→ **Texte fourni**
La philosophie dualiste distingue classiquement entre l’instinct mécanique causale du corps et la finalité consciente qui caractérise la conscience spirituelle. Proudhon adopte pour sa part un pragmatisme continuiste. L’activité instinctive et l’activité intelligente consciente ne sont pas en rupture l’une avec l’autre, mais en continuité. Ainsi, l’activité instinctive du vivant semble supposer de la finalité comme le pense l’animiste. L’action instinctive est porteuse à l’état latent de significations, mais ce n’est que dans la parole que ces significations deviennent manifestes.
Ainsi, admettre une telle conception pragmatiste du rapport entre l’action et la signification conduit à changer totalement la valeur philosophique du travail manuel de l’ouvrier.
< Continuité entre la main et l’intelligence:>
C’est que la puissance qui dirige la main de l’ouvrier est la même au fond que celle qui fait réfléchir le cerveau du philosophe, et que, l’intelligence ne pouvant s’éveiller à l’idée, à la vie, que sur un signe de l’intelligence ; il fallait de toute nécessité, pour que l’homme entra dans cette carrière intellectuelle, qu’il y fût porté par une suite d’opérations émanées de lui-même, et qui, analyse par la multiplicité des termes, synthèse par leur ensemble, fût pour lui comme une manifestation de l’intelligence même.
Proudhon remet en cause le dualisme entre le corps et l’esprit, entre l’action et le sens, entre la force et l’intelligence. C’est la force vitale qui produit l’action du corps qui oriente l’activité intellectuelle. Proudhon est ici très proche des analyses qui seront celles de Bergson dans L’évolution créatrice qui font de l’intelligence un produit de l’action et de l’être humain un homo faberavant d’être un homo sapiens.

→ **Données fournies**

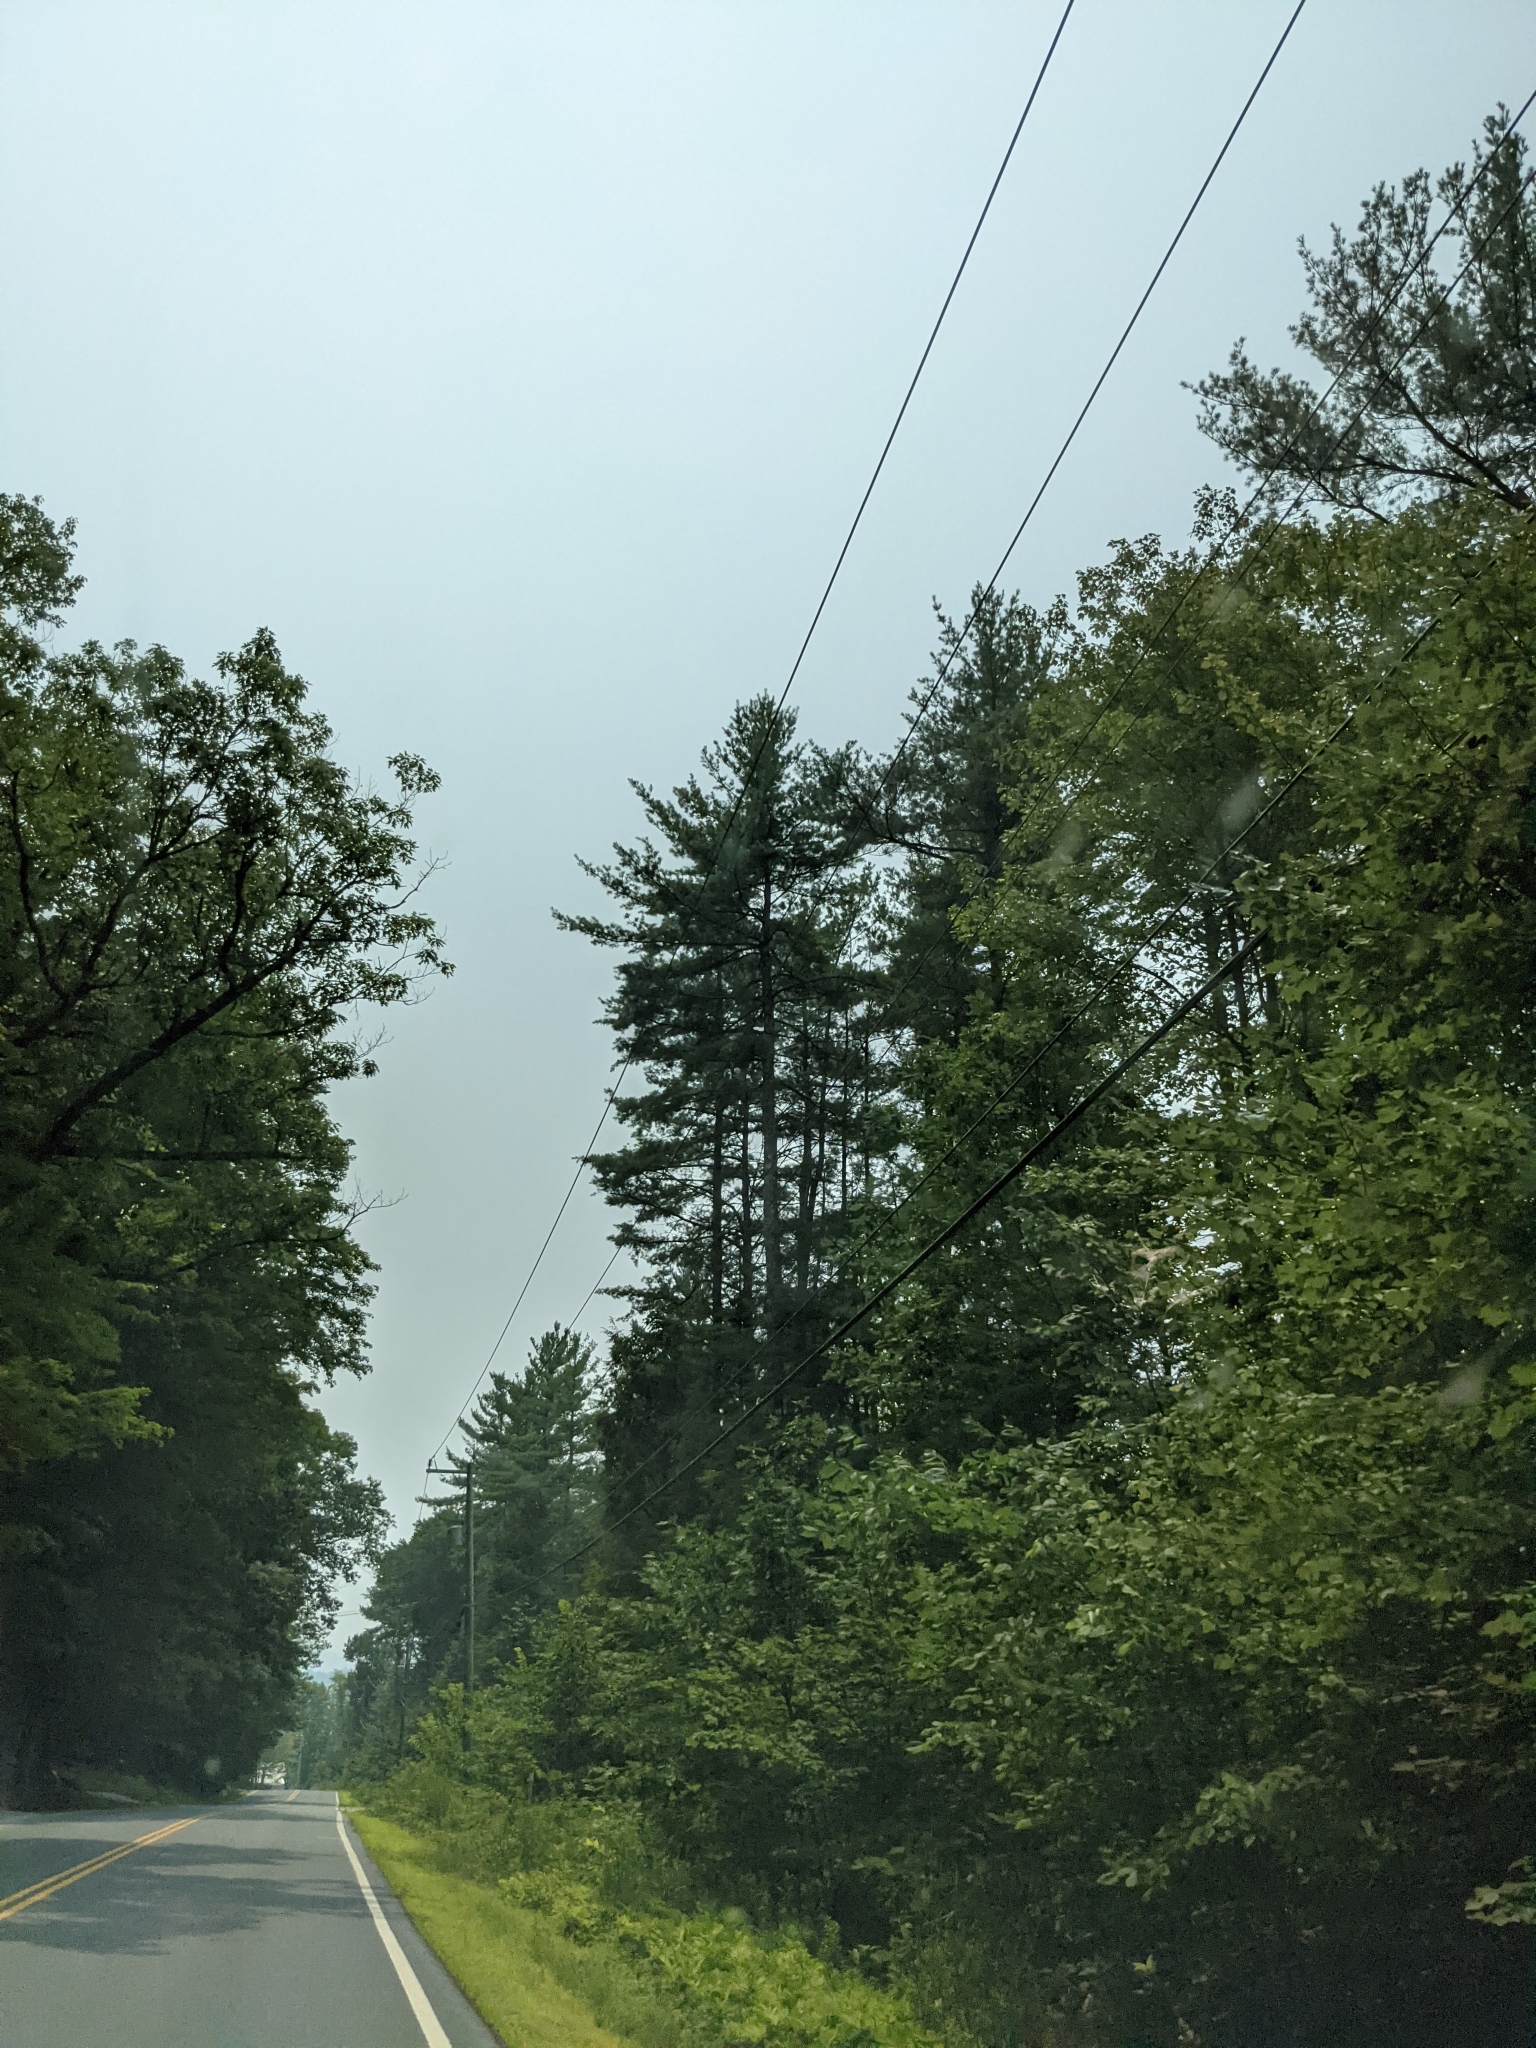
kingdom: Plantae
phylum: Tracheophyta
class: Pinopsida
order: Pinales
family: Pinaceae
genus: Pinus
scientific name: Pinus strobus
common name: Weymouth pine
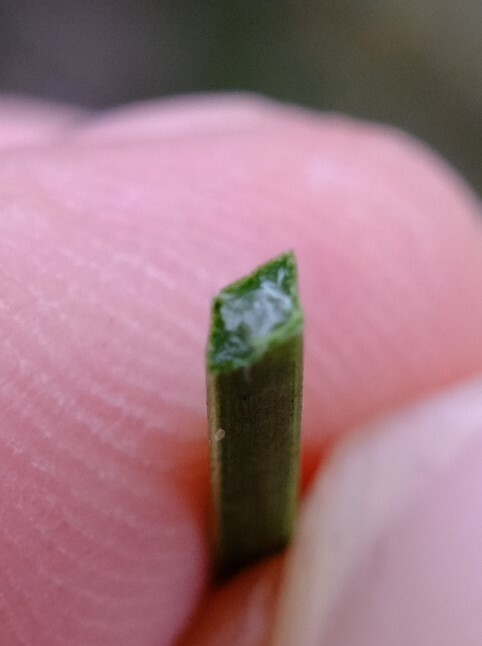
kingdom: Plantae
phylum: Tracheophyta
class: Liliopsida
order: Asparagales
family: Asphodelaceae
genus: Xanthorrhoea
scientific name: Xanthorrhoea brunonis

→ **Exercices à réaliser**
a – Recopiez fidèlement les lignes de la liste, en commençant par celle qui contient « order: Pinales » et en terminant par la dernière ligne de la liste, ces deux lignes incluses. N'incluez pas les images dans votre réponse.
b – Prolongez le texte sur Proudhon et la continuité entre l'action et l'intelligence, à la suite de sa dernière phrase.

→ **Réponses par exercice**
a –
order: Pinales
family: Pinaceae
genus: Pinus
scientific name: Pinus strobus
common name: Weymouth pine
kingdom: Plantae
phylum: Tracheophyta
class: Liliopsida
order: Asparagales
family: Asphodelaceae
genus: Xanthorrhoea
scientific name: Xanthorrhoea brunonis

b –
< Le caractère non-spécialisé de l’activité humaine:>
Le castor élève sa maçonnerie, l’oiseau bâtit son nid, l’abeille construit son rayon, l’araignée tend sa toile, tous les animaux exercent leur industrie d’après un type intérieurs dont ils ne s’écartent jamais.
Rien de semblable ne se voit chez l’homme. Il n’a pas d’industrie prédéterminée. Son génie n’est point spécialiste, il est universel. Il agit d’après une intuition simple, mais synthétique, positive, expérimentale, et d’une compréhension si vaste, que ses actes ne peuvent avoir rien d’uniforme, et sont susceptibles au contraire d’une variété infinie. C’est l’idée de rapport, convenance, équation, égalité, accord, équilibre : idée synthétique dont la simplicité n’est égalée que par sa fécondité même.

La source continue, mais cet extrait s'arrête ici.